[Supplied material]

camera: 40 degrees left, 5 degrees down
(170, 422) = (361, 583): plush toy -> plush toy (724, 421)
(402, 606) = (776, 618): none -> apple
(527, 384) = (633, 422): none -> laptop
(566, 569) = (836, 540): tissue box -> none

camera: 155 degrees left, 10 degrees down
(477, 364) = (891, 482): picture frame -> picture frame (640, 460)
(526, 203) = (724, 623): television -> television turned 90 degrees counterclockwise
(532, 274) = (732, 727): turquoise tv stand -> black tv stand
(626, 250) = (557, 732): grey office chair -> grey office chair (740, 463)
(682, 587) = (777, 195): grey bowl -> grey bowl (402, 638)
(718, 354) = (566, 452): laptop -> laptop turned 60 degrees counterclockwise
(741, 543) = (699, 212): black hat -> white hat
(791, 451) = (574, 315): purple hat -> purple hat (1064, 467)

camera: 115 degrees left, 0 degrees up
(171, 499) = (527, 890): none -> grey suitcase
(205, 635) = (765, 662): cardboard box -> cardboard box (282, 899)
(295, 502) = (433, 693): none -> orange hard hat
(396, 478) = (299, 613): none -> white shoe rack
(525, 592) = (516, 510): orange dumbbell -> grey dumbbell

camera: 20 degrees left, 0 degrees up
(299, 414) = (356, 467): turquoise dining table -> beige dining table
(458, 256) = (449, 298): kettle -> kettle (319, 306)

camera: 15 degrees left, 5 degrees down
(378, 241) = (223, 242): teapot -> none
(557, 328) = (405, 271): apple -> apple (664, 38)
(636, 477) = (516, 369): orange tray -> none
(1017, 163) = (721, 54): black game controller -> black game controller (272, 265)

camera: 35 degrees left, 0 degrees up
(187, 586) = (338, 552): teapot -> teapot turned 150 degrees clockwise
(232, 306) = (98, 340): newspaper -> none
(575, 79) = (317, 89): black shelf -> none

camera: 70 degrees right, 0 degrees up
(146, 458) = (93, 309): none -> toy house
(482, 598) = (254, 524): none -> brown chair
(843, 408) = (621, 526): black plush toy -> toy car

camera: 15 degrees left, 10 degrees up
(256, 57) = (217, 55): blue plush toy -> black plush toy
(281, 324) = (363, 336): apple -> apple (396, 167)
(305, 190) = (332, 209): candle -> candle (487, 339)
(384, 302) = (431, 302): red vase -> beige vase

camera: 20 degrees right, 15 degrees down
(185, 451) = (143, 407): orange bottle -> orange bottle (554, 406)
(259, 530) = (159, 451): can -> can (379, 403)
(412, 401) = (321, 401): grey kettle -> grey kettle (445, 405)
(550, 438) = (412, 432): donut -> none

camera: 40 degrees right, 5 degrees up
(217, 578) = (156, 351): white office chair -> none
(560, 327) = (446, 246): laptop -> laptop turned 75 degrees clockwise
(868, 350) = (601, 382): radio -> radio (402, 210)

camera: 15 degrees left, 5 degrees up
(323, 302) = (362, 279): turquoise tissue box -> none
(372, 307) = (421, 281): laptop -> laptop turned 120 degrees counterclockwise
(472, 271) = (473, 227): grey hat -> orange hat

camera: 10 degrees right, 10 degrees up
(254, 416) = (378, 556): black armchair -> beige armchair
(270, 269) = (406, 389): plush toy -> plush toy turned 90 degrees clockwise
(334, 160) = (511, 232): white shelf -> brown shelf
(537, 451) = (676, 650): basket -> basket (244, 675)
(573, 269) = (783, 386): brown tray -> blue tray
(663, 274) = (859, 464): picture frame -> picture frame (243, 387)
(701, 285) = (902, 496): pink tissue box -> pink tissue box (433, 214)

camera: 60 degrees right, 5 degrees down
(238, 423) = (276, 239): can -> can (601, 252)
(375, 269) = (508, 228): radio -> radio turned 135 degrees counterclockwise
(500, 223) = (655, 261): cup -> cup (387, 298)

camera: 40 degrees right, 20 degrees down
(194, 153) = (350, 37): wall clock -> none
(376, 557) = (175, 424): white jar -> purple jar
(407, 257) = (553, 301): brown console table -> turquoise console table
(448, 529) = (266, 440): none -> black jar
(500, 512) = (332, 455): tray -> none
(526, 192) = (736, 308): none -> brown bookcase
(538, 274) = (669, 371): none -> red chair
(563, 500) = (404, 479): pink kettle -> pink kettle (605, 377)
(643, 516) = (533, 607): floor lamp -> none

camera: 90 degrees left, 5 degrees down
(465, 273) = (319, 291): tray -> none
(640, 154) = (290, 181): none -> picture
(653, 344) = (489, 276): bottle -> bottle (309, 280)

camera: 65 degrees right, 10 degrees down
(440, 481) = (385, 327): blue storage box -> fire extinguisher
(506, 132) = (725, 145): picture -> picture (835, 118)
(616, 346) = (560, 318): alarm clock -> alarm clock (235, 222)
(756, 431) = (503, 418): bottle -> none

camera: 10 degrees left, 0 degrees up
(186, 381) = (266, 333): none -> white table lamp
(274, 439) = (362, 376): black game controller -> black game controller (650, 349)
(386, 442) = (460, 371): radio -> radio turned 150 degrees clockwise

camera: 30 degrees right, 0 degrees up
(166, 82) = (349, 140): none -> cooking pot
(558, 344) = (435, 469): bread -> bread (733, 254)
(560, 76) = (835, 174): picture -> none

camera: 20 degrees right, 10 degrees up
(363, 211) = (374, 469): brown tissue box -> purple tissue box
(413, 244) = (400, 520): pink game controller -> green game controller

[/Supplied material]

Directions for this task —
In this exercise, give every record above again exactly.

Response area —
camera: 40 degrees left, 5 degrees down
(170, 422) = (361, 583): plush toy -> plush toy (724, 421)
(402, 606) = (776, 618): none -> apple
(527, 384) = (633, 422): none -> laptop
(566, 569) = (836, 540): tissue box -> none

camera: 155 degrees left, 10 degrees down
(477, 364) = (891, 482): picture frame -> picture frame (640, 460)
(526, 203) = (724, 623): television -> television turned 90 degrees counterclockwise
(532, 274) = (732, 727): turquoise tv stand -> black tv stand
(626, 250) = (557, 732): grey office chair -> grey office chair (740, 463)
(682, 587) = (777, 195): grey bowl -> grey bowl (402, 638)
(718, 354) = (566, 452): laptop -> laptop turned 60 degrees counterclockwise
(741, 543) = (699, 212): black hat -> white hat
(791, 451) = (574, 315): purple hat -> purple hat (1064, 467)

camera: 115 degrees left, 0 degrees up
(171, 499) = (527, 890): none -> grey suitcase
(205, 635) = (765, 662): cardboard box -> cardboard box (282, 899)
(295, 502) = (433, 693): none -> orange hard hat
(396, 478) = (299, 613): none -> white shoe rack
(525, 592) = (516, 510): orange dumbbell -> grey dumbbell

camera: 20 degrees left, 0 degrees up
(299, 414) = (356, 467): turquoise dining table -> beige dining table
(458, 256) = (449, 298): kettle -> kettle (319, 306)

camera: 15 degrees left, 5 degrees down
(378, 241) = (223, 242): teapot -> none
(557, 328) = (405, 271): apple -> apple (664, 38)
(636, 477) = (516, 369): orange tray -> none
(1017, 163) = (721, 54): black game controller -> black game controller (272, 265)

camera: 35 degrees left, 0 degrees up
(187, 586) = (338, 552): teapot -> teapot turned 150 degrees clockwise
(232, 306) = (98, 340): newspaper -> none
(575, 79) = (317, 89): black shelf -> none

camera: 70 degrees right, 0 degrees up
(146, 458) = (93, 309): none -> toy house
(482, 598) = (254, 524): none -> brown chair
(843, 408) = (621, 526): black plush toy -> toy car

camera: 15 degrees left, 10 degrees up
(256, 57) = (217, 55): blue plush toy -> black plush toy
(281, 324) = (363, 336): apple -> apple (396, 167)
(305, 190) = (332, 209): candle -> candle (487, 339)
(384, 302) = (431, 302): red vase -> beige vase

camera: 20 degrees right, 15 degrees down
(185, 451) = (143, 407): orange bottle -> orange bottle (554, 406)
(259, 530) = (159, 451): can -> can (379, 403)
(412, 401) = (321, 401): grey kettle -> grey kettle (445, 405)
(550, 438) = (412, 432): donut -> none

camera: 40 degrees right, 5 degrees up
(217, 578) = (156, 351): white office chair -> none
(560, 327) = (446, 246): laptop -> laptop turned 75 degrees clockwise
(868, 350) = (601, 382): radio -> radio (402, 210)

camera: 15 degrees left, 5 degrees up
(323, 302) = (362, 279): turquoise tissue box -> none
(372, 307) = (421, 281): laptop -> laptop turned 120 degrees counterclockwise
(472, 271) = (473, 227): grey hat -> orange hat

camera: 10 degrees right, 10 degrees up
(254, 416) = (378, 556): black armchair -> beige armchair
(270, 269) = (406, 389): plush toy -> plush toy turned 90 degrees clockwise
(334, 160) = (511, 232): white shelf -> brown shelf
(537, 451) = (676, 650): basket -> basket (244, 675)
(573, 269) = (783, 386): brown tray -> blue tray
(663, 274) = (859, 464): picture frame -> picture frame (243, 387)
(701, 285) = (902, 496): pink tissue box -> pink tissue box (433, 214)

camera: 60 degrees right, 5 degrees down
(238, 423) = (276, 239): can -> can (601, 252)
(375, 269) = (508, 228): radio -> radio turned 135 degrees counterclockwise
(500, 223) = (655, 261): cup -> cup (387, 298)

camera: 40 degrees right, 20 degrees down
(194, 153) = (350, 37): wall clock -> none
(376, 557) = (175, 424): white jar -> purple jar
(407, 257) = (553, 301): brown console table -> turquoise console table
(448, 529) = (266, 440): none -> black jar
(500, 512) = (332, 455): tray -> none
(526, 192) = (736, 308): none -> brown bookcase
(538, 274) = (669, 371): none -> red chair
(563, 500) = (404, 479): pink kettle -> pink kettle (605, 377)
(643, 516) = (533, 607): floor lamp -> none

camera: 90 degrees left, 5 degrees down
(465, 273) = (319, 291): tray -> none
(640, 154) = (290, 181): none -> picture
(653, 344) = (489, 276): bottle -> bottle (309, 280)

camera: 65 degrees right, 10 degrees down
(440, 481) = (385, 327): blue storage box -> fire extinguisher
(506, 132) = (725, 145): picture -> picture (835, 118)
(616, 346) = (560, 318): alarm clock -> alarm clock (235, 222)
(756, 431) = (503, 418): bottle -> none

camera: 10 degrees left, 0 degrees up
(186, 381) = (266, 333): none -> white table lamp
(274, 439) = (362, 376): black game controller -> black game controller (650, 349)
(386, 442) = (460, 371): radio -> radio turned 150 degrees clockwise

camera: 30 degrees right, 0 degrees up
(166, 82) = (349, 140): none -> cooking pot
(558, 344) = (435, 469): bread -> bread (733, 254)
(560, 76) = (835, 174): picture -> none

camera: 20 degrees right, 10 degrees up
(363, 211) = (374, 469): brown tissue box -> purple tissue box
(413, 244) = (400, 520): pink game controller -> green game controller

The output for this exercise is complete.